Start of Block

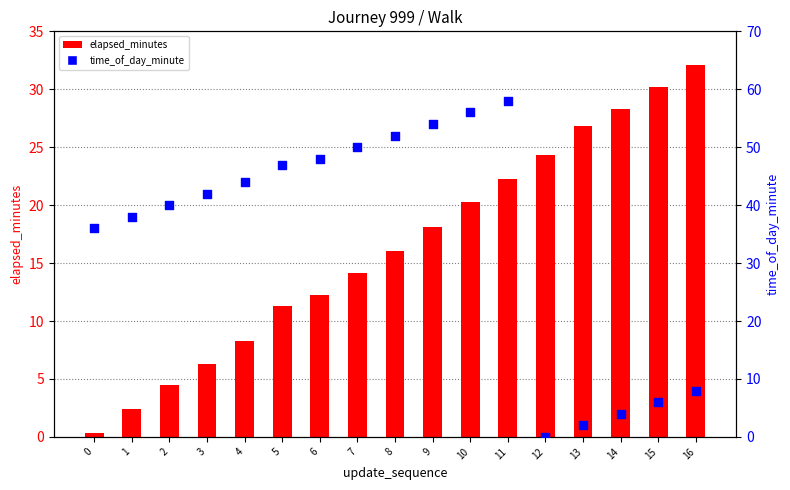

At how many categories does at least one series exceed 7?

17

End of Block
Start of Block

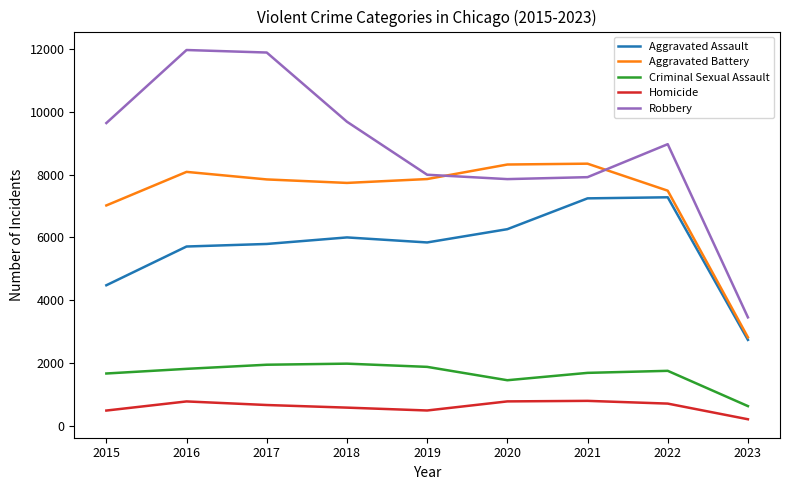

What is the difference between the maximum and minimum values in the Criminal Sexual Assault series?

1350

End of Block
Start of Block

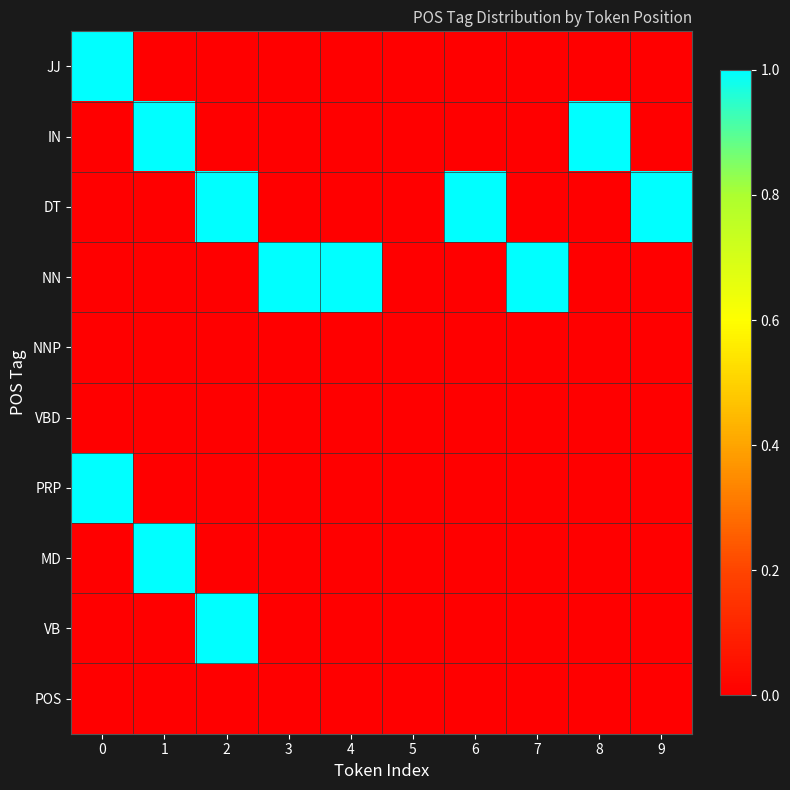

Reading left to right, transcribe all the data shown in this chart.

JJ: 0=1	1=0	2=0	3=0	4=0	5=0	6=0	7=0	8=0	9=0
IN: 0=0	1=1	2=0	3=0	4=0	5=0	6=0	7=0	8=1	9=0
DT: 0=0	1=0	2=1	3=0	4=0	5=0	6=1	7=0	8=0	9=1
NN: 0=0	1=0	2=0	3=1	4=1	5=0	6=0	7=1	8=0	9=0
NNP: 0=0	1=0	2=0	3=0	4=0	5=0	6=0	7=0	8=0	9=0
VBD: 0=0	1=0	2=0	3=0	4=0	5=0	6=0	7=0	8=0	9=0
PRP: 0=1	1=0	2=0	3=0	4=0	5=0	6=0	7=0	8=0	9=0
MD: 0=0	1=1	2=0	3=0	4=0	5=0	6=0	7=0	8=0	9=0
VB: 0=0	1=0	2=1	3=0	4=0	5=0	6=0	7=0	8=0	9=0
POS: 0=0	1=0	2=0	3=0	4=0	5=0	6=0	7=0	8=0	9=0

End of Block

▶ **ASSIGNMENT**
List every line of the entries above that contains the word "series", copying each such line in full.

▶ **SOLUTION**
At how many categories does at least one series exceed 7?
What is the difference between the maximum and minimum values in the Criminal Sexual Assault series?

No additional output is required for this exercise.